Material for this task:

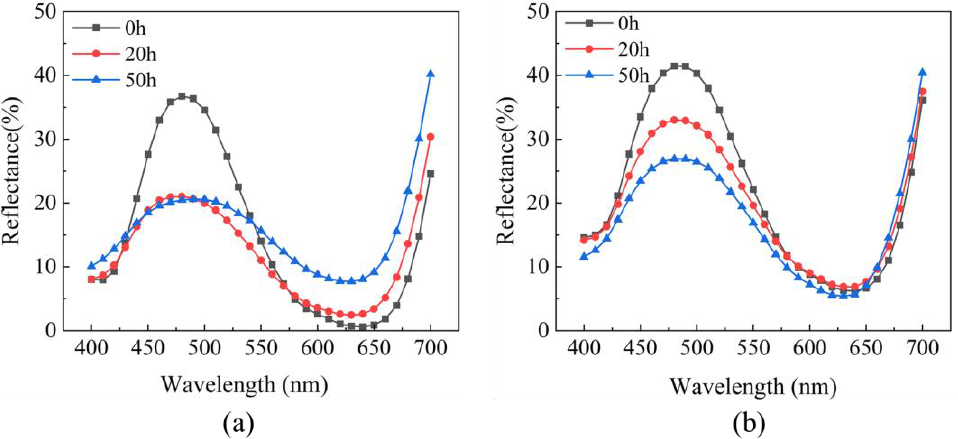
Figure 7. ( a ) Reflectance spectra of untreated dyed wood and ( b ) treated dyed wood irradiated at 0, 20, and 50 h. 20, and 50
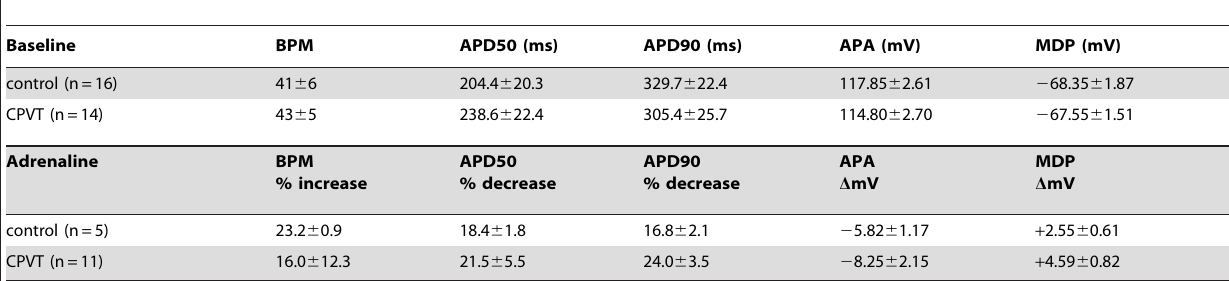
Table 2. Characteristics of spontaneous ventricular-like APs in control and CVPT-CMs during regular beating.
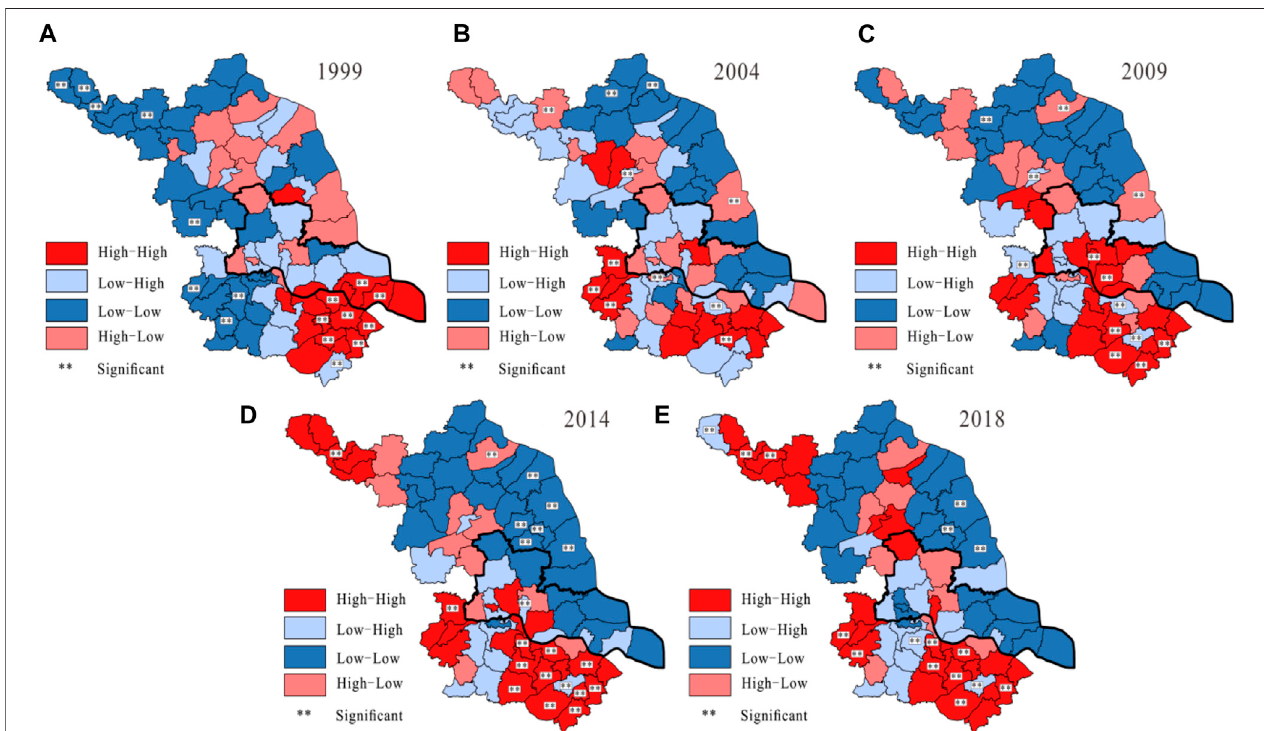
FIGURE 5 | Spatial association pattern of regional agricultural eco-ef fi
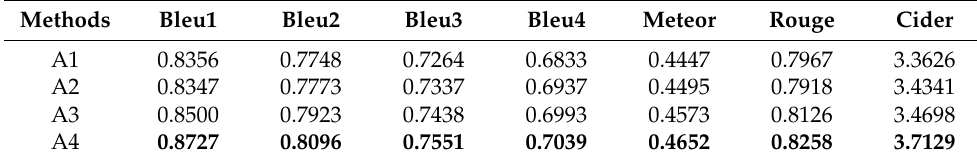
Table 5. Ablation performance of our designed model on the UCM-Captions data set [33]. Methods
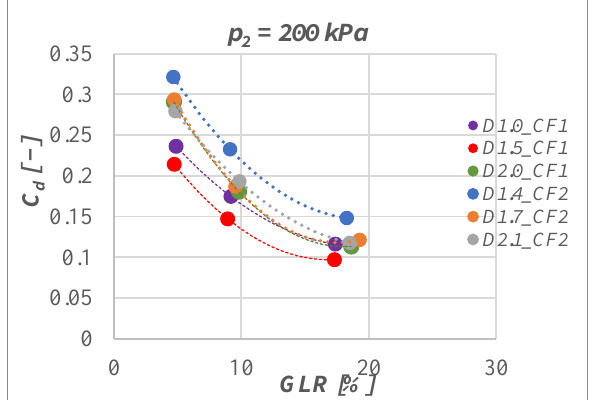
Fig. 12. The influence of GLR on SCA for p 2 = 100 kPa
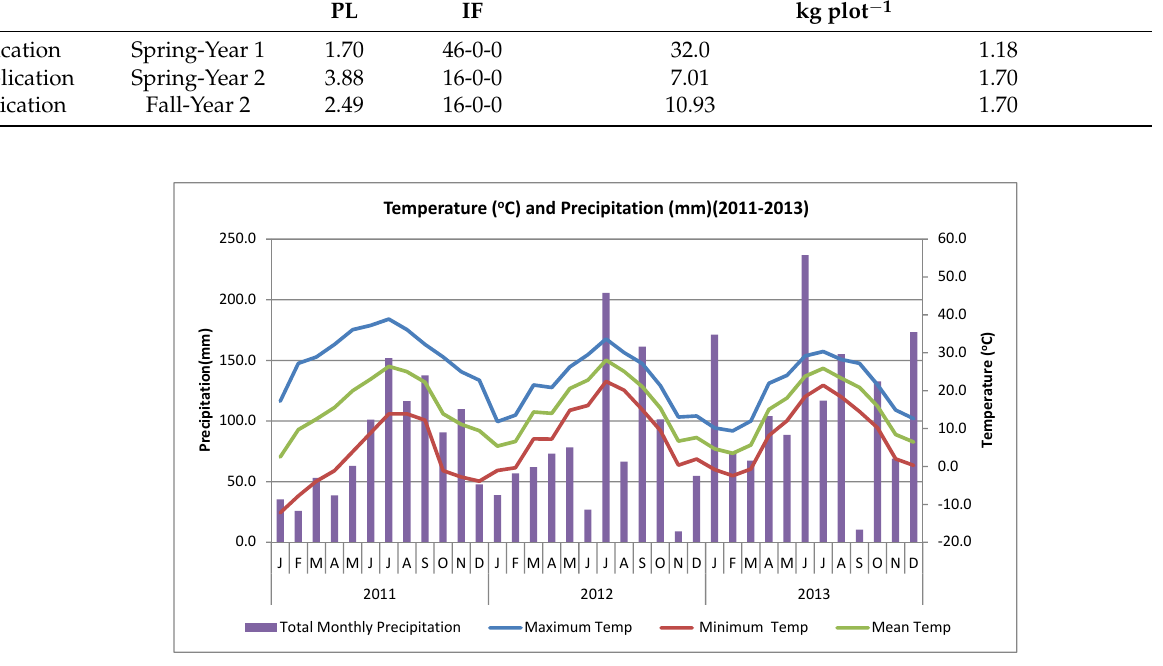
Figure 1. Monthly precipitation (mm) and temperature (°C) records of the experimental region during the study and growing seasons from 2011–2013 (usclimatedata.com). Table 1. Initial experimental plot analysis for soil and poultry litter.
---
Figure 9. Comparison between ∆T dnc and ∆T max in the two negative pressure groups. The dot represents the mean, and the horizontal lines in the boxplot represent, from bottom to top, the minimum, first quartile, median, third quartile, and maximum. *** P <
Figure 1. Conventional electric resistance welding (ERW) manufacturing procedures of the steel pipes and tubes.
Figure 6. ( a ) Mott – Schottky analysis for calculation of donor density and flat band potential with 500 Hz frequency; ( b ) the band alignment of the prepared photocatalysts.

The task: Please report every line among the entries that includes "from".

Written solution:
Figure 1. Monthly precipitation (mm) and temperature (°C) records of the experimental region during the study and growing seasons from 2011–2013 (usclimatedata.com). Table 1. Initial experimental plot analysis for soil and poultry litter.
Figure 9. Comparison between ∆T dnc and ∆T max in the two negative pressure groups. The dot represents the mean, and the horizontal lines in the boxplot represent, from bottom to top, the minimum, first quartile, median, third quartile, and maximum. *** P <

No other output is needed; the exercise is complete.